→ Directions for this task:
Copy the entries below word for word, minus the pictures.

→ Recorded data:
----

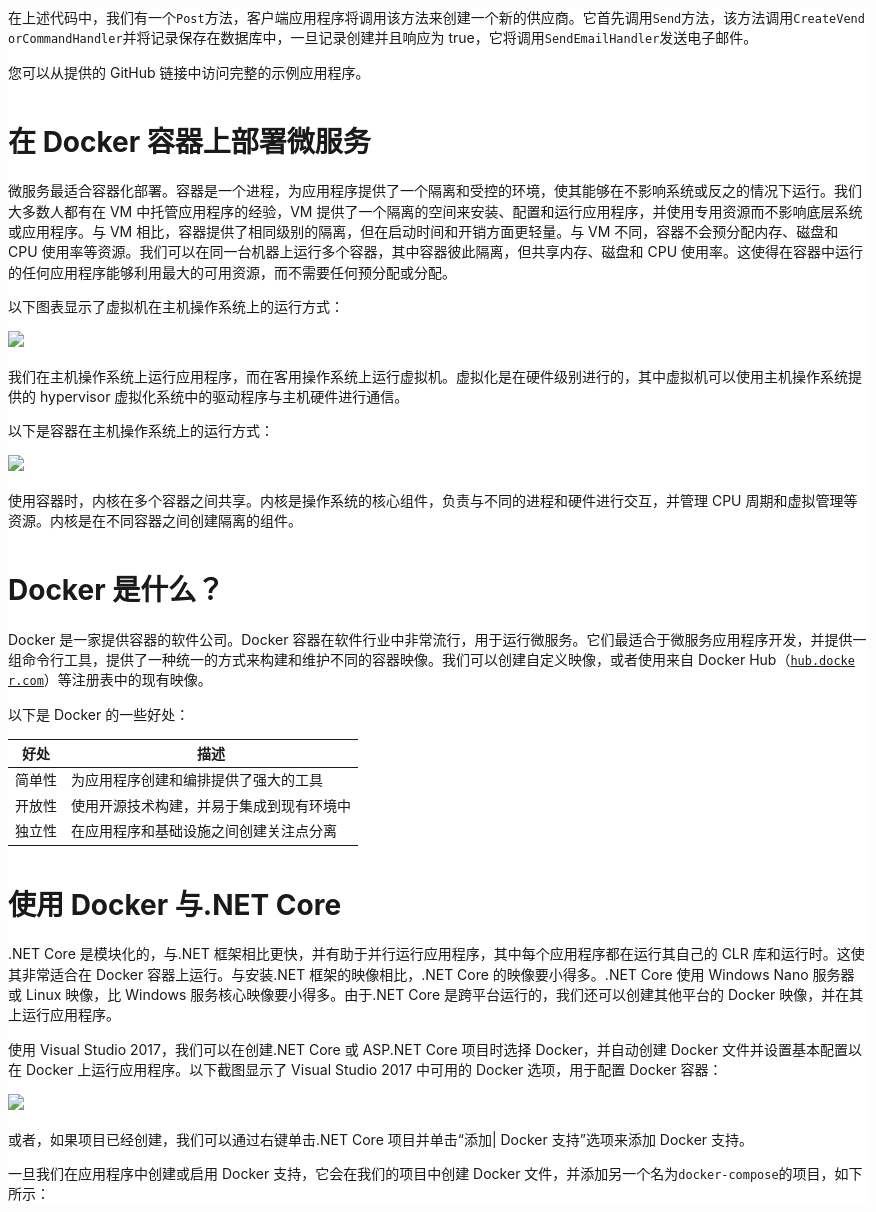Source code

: 在上述代码中，我们有一个`Post`方法，客户端应用程序将调用该方法来创建一个新的供应商。它首先调用`Send`方法，该方法调用`CreateVendorCommandHandler`并将记录保存在数据库中，一旦记录创建并且响应为 true，它将调用`SendEmailHandler`发送电子邮件。

您可以从提供的 GitHub 链接中访问完整的示例应用程序。

# 在 Docker 容器上部署微服务

微服务最适合容器化部署。容器是一个进程，为应用程序提供了一个隔离和受控的环境，使其能够在不影响系统或反之的情况下运行。我们大多数人都有在 VM 中托管应用程序的经验，VM 提供了一个隔离的空间来安装、配置和运行应用程序，并使用专用资源而不影响底层系统或应用程序。与 VM 相比，容器提供了相同级别的隔离，但在启动时间和开销方面更轻量。与 VM 不同，容器不会预分配内存、磁盘和 CPU 使用率等资源。我们可以在同一台机器上运行多个容器，其中容器彼此隔离，但共享内存、磁盘和 CPU 使用率。这使得在容器中运行的任何应用程序能够利用最大的可用资源，而不需要任何预分配或分配。

以下图表显示了虚拟机在主机操作系统上的运行方式：

![](https://github.com/OpenDocCN/freelearn-csharp-zh/raw/master/docs/cs7-dncore2-hiperf/img/00106.gif)

我们在主机操作系统上运行应用程序，而在客用操作系统上运行虚拟机。虚拟化是在硬件级别进行的，其中虚拟机可以使用主机操作系统提供的 hypervisor 虚拟化系统中的驱动程序与主机硬件进行通信。

以下是容器在主机操作系统上的运行方式：

![](https://github.com/OpenDocCN/freelearn-csharp-zh/raw/master/docs/cs7-dncore2-hiperf/img/00107.gif)

使用容器时，内核在多个容器之间共享。内核是操作系统的核心组件，负责与不同的进程和硬件进行交互，并管理 CPU 周期和虚拟管理等资源。内核是在不同容器之间创建隔离的组件。

# Docker 是什么？

Docker 是一家提供容器的软件公司。Docker 容器在软件行业中非常流行，用于运行微服务。它们最适合于微服务应用程序开发，并提供一组命令行工具，提供了一种统一的方式来构建和维护不同的容器映像。我们可以创建自定义映像，或者使用来自 Docker Hub（[`hub.docker.com`](http://hub.docker.com)）等注册表中的现有映像。

以下是 Docker 的一些好处：

| **好处** | **描述** |
| --- | --- |
| 简单性 | 为应用程序创建和编排提供了强大的工具 |
| 开放性 | 使用开源技术构建，并易于集成到现有环境中 |
| 独立性 | 在应用程序和基础设施之间创建关注点分离 |

# 使用 Docker 与.NET Core

.NET Core 是模块化的，与.NET 框架相比更快，并有助于并行运行应用程序，其中每个应用程序都在运行其自己的 CLR 库和运行时。这使其非常适合在 Docker 容器上运行。与安装.NET 框架的映像相比，.NET Core 的映像要小得多。.NET Core 使用 Windows Nano 服务器或 Linux 映像，比 Windows 服务核心映像要小得多。由于.NET Core 是跨平台运行的，我们还可以创建其他平台的 Docker 映像，并在其上运行应用程序。

使用 Visual Studio 2017，我们可以在创建.NET Core 或 ASP.NET Core 项目时选择 Docker，并自动创建 Docker 文件并设置基本配置以在 Docker 上运行应用程序。以下截图显示了 Visual Studio 2017 中可用的 Docker 选项，用于配置 Docker 容器：

![](https://github.com/OpenDocCN/freelearn-csharp-zh/raw/master/docs/cs7-dncore2-hiperf/img/00108.jpeg)

或者，如果项目已经创建，我们可以通过右键单击.NET Core 项目并单击“添加| Docker 支持”选项来添加 Docker 支持。

一旦我们在应用程序中创建或启用 Docker 支持，它会在我们的项目中创建 Docker 文件，并添加另一个名为`docker-compose`的项目，如下所示：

----

→ Task output:
Source code

: 在上述代码中，我们有一个`Post`方法，客户端应用程序将调用该方法来创建一个新的供应商。它首先调用`Send`方法，该方法调用`CreateVendorCommandHandler`并将记录保存在数据库中，一旦记录创建并且响应为 true，它将调用`SendEmailHandler`发送电子邮件。

您可以从提供的 GitHub 链接中访问完整的示例应用程序。

# 在 Docker 容器上部署微服务

微服务最适合容器化部署。容器是一个进程，为应用程序提供了一个隔离和受控的环境，使其能够在不影响系统或反之的情况下运行。我们大多数人都有在 VM 中托管应用程序的经验，VM 提供了一个隔离的空间来安装、配置和运行应用程序，并使用专用资源而不影响底层系统或应用程序。与 VM 相比，容器提供了相同级别的隔离，但在启动时间和开销方面更轻量。与 VM 不同，容器不会预分配内存、磁盘和 CPU 使用率等资源。我们可以在同一台机器上运行多个容器，其中容器彼此隔离，但共享内存、磁盘和 CPU 使用率。这使得在容器中运行的任何应用程序能够利用最大的可用资源，而不需要任何预分配或分配。

以下图表显示了虚拟机在主机操作系统上的运行方式：

![](https://github.com/OpenDocCN/freelearn-csharp-zh/raw/master/docs/cs7-dncore2-hiperf/img/00106.gif)

我们在主机操作系统上运行应用程序，而在客用操作系统上运行虚拟机。虚拟化是在硬件级别进行的，其中虚拟机可以使用主机操作系统提供的 hypervisor 虚拟化系统中的驱动程序与主机硬件进行通信。

以下是容器在主机操作系统上的运行方式：

![](https://github.com/OpenDocCN/freelearn-csharp-zh/raw/master/docs/cs7-dncore2-hiperf/img/00107.gif)

使用容器时，内核在多个容器之间共享。内核是操作系统的核心组件，负责与不同的进程和硬件进行交互，并管理 CPU 周期和虚拟管理等资源。内核是在不同容器之间创建隔离的组件。

# Docker 是什么？

Docker 是一家提供容器的软件公司。Docker 容器在软件行业中非常流行，用于运行微服务。它们最适合于微服务应用程序开发，并提供一组命令行工具，提供了一种统一的方式来构建和维护不同的容器映像。我们可以创建自定义映像，或者使用来自 Docker Hub（[`hub.docker.com`](http://hub.docker.com)）等注册表中的现有映像。

以下是 Docker 的一些好处：

| **好处** | **描述** |
| --- | --- |
| 简单性 | 为应用程序创建和编排提供了强大的工具 |
| 开放性 | 使用开源技术构建，并易于集成到现有环境中 |
| 独立性 | 在应用程序和基础设施之间创建关注点分离 |

# 使用 Docker 与.NET Core

.NET Core 是模块化的，与.NET 框架相比更快，并有助于并行运行应用程序，其中每个应用程序都在运行其自己的 CLR 库和运行时。这使其非常适合在 Docker 容器上运行。与安装.NET 框架的映像相比，.NET Core 的映像要小得多。.NET Core 使用 Windows Nano 服务器或 Linux 映像，比 Windows 服务核心映像要小得多。由于.NET Core 是跨平台运行的，我们还可以创建其他平台的 Docker 映像，并在其上运行应用程序。

使用 Visual Studio 2017，我们可以在创建.NET Core 或 ASP.NET Core 项目时选择 Docker，并自动创建 Docker 文件并设置基本配置以在 Docker 上运行应用程序。以下截图显示了 Visual Studio 2017 中可用的 Docker 选项，用于配置 Docker 容器：

![](https://github.com/OpenDocCN/freelearn-csharp-zh/raw/master/docs/cs7-dncore2-hiperf/img/00108.jpeg)

或者，如果项目已经创建，我们可以通过右键单击.NET Core 项目并单击“添加| Docker 支持”选项来添加 Docker 支持。

一旦我们在应用程序中创建或启用 Docker 支持，它会在我们的项目中创建 Docker 文件，并添加另一个名为`docker-compose`的项目，如下所示：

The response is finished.